Python 3.7.2 (default, Dec 31 2018, 14:25:33) [GCC 8.2.0] on linux 
Type "help", "copyright", "credits" or "license" for more information.
>>> import sys
>>> print(sys.path)

['', '/usr/lib/python37.zip', '/usr/lib/python3.7', '/usr/lib/python3.7/lib-dynload', '/usr/local/lib/python3.7/dist-packages', '/usr/lib/python3/dist-packages', '/usr/lib/python3.7/dist-packages']

We can use the functionality provided by Python's os module to see what the other folders include:

>>> import os
>>> os.listdir('/usr/lib/python3.7')

['site.py', 'smtpd.py', '_collections_abc.py', 'tarfile.py', ...]

>>> os.listdir('/usr/lib/python3.7/dist-packages')

['numpy']

We can import modules that are in the folders in Python's sys.path:

>>> import numpy
>>> print(numpy)

<module 'numpy' from '/usr/lib/python3/dist-packages/numpy/__init__.py'>

But if they're not there, we'll get an error:

>>> import pandas

Traceback (most recent call last):
  File "<stdin>", line 1, in <module>
ModuleNotFoundError: No module named 'pandas'

Now we'll talk more another time about NumPy and Pandas and the rest of Python's data analysis toolkit, but for now we can just say that they are examples of 'libraries' of code that are not part of the core 'standard library' installed by default. To make new code available to Python, we just need to put it in one of the folders in sys.path -- and the inclusion of the empty string '' at the start of the list means that any modules in the directory from which you run Python are available. Except if the library you want to add depends on other libraries which need installing it might get slightly more complicated.

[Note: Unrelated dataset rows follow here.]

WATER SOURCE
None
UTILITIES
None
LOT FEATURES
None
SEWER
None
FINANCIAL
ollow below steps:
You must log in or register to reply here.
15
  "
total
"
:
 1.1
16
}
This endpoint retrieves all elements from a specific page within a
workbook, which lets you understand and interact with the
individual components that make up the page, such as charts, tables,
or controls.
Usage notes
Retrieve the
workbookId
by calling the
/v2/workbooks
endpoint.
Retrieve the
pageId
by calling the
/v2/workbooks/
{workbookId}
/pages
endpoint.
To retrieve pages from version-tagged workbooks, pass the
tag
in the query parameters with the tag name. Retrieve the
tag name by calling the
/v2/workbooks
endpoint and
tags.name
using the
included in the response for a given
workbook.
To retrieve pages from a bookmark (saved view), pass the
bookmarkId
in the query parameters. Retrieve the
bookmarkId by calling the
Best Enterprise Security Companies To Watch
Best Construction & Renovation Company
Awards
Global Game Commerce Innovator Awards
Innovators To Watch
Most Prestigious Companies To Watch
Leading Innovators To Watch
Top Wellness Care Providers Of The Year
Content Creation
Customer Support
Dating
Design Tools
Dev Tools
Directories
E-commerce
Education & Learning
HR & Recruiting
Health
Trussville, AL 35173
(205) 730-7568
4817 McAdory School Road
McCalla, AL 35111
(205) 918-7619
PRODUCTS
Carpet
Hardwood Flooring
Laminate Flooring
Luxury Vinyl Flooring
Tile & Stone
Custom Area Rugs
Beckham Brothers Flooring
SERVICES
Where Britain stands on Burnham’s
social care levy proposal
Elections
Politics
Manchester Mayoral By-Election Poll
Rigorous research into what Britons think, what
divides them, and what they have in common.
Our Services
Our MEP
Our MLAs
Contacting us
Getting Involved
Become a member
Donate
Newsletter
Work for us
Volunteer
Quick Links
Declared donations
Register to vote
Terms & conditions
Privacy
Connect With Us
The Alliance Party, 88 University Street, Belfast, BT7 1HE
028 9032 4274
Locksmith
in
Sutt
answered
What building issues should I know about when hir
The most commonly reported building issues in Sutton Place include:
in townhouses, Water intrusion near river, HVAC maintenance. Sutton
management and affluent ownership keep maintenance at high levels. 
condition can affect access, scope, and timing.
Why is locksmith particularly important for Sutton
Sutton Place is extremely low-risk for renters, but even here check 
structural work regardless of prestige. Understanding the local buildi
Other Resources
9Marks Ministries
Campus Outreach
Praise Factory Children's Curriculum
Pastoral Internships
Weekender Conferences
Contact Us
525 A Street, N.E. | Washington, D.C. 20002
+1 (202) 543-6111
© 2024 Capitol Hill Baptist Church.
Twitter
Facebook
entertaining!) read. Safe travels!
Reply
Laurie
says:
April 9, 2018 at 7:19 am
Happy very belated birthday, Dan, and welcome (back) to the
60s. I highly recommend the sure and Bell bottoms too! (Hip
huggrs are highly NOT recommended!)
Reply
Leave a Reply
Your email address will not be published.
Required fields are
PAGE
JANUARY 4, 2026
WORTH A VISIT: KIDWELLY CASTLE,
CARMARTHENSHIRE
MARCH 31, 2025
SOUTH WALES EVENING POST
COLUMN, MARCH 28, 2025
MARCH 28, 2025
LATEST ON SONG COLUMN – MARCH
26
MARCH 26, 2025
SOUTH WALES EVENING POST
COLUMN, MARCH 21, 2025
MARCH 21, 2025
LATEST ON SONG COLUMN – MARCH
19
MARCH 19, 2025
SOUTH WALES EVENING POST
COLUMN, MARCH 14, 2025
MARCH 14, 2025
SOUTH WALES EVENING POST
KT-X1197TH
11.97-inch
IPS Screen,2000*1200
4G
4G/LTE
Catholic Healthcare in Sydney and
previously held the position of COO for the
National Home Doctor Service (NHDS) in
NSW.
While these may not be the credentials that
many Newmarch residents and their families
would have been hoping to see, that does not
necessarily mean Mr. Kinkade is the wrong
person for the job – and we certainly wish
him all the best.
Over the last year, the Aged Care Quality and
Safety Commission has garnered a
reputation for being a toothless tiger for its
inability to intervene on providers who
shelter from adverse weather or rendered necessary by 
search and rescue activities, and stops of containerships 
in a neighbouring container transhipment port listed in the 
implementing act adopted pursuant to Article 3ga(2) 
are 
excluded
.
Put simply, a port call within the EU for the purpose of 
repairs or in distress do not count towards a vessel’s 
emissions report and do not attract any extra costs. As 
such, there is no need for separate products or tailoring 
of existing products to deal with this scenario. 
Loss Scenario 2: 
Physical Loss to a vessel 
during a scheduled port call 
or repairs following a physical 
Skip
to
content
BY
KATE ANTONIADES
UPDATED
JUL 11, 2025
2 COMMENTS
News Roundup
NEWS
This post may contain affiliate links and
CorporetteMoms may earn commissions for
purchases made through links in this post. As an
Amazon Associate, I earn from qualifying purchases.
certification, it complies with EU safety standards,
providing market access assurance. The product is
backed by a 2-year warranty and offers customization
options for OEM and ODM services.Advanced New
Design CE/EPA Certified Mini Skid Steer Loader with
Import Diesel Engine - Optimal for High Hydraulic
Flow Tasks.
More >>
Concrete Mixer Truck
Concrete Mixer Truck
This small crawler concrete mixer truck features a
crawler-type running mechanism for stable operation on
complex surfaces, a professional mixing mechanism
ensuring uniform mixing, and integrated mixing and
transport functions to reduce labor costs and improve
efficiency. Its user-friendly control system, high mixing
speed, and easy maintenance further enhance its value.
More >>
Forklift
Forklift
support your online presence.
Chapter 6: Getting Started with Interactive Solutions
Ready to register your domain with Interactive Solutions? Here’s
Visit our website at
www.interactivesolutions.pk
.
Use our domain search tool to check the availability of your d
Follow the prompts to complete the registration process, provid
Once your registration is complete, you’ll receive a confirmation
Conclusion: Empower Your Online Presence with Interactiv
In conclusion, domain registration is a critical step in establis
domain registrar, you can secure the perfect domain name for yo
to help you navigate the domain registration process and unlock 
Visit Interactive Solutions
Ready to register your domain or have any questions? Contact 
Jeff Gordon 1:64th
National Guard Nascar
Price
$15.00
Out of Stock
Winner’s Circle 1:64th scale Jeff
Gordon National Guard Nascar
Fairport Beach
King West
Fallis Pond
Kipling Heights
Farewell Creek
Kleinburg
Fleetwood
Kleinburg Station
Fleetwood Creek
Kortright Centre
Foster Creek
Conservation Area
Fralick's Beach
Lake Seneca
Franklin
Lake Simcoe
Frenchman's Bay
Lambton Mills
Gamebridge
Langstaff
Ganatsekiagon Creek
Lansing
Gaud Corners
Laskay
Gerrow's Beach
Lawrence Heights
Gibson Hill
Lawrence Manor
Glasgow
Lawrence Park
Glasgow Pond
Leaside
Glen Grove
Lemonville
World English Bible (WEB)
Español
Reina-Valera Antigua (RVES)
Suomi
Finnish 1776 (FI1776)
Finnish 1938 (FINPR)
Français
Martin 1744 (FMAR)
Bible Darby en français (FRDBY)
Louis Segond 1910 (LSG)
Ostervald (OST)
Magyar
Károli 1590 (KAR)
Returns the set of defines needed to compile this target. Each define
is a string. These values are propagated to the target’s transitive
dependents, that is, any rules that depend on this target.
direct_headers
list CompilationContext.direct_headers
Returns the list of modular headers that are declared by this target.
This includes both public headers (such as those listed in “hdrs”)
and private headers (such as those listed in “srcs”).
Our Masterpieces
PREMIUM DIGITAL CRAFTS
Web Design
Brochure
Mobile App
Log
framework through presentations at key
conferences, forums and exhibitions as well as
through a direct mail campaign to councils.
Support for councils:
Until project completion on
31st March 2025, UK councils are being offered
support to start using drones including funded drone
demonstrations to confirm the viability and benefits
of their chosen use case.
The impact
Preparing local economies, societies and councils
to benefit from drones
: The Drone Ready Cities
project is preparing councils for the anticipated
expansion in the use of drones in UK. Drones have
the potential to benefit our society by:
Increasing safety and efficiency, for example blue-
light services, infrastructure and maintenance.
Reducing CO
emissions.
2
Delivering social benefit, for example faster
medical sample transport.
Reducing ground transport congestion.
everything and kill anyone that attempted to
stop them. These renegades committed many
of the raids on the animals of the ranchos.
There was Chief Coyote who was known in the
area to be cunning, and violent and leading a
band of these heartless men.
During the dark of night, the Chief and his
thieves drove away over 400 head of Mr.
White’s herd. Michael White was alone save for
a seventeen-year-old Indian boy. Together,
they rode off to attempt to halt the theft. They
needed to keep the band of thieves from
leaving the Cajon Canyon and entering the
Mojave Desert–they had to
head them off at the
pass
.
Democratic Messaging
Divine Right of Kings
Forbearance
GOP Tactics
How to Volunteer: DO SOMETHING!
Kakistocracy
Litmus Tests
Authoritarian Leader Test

The simplest way to properly install Python packages is to use the purpose-made tool Pip ('Pip Installs Packages'). On my Debian OS this doesn't come installed by default, but has to be installed separately: sudo apt install python3-pip. But I would actually recommend that you don't bother, but instead use conda to create and manage strictly limited Python environments that won't interfere with your operating system's version of Python.

Conda can either be installed as 'Anaconda', which comes with the conda command-line tool and 1000+ packages for scientific computing; or as 'Miniconda', which just comes with the conda tool and a minimal list of required dependencies. The official website suggests that if you are new to Python you are better off with 'Anaconda' -- but I completely disagree. If you are new to Python why do you need 1000+ packages for scientific computing? So stick to Miniconda, and then you can always download whatever other packages you want when you actually need them.

wget https://repo.anaconda.com/miniconda/Miniconda3-latest-Linux-x86_64.sh -O ~/install_miniconda.sh
sh ~/install_miniconda.sh -b -u -p ~/.miniconda3
rm -rf ~/install_miniconda.sh

You probably need to reload your shell, and you should then be able to run conda from the command-line. You may also find that your shell automatically loads Conda's base environment. I find this annoying, so I disable this, by adding auto_activate_base: false to my .condarc configuration file. Now you can create a new Python environment, with say version 3.9:

conda create -n my_env python=3.9

Then activate it like this:

conda activate my_env

And now we can see that conda works its magic by adding the folders of the activated environment, and of conda, to the system $PATH:

> echo $PATH

/home/peterprescott/.miniconda3/envs/my_env/bin:/home/peterprescott/.miniconda3/condabin:/sbin:/bin:/usr/local/sbin:/usr/local/bin:/usr/bin:/usr/sbin

Likewise if we open Python, and look at sys.path, we'll see that the folders Python is looking in are in the directory of my_env. Which means that now we can pip install whatever strange and wonderful new Python packages we like, safe in the knowledge that we can remove that Conda environment without interfering with your system's version of Python.

conda remove -n my_env

So now perhaps you'll be able to avoid the situation described here.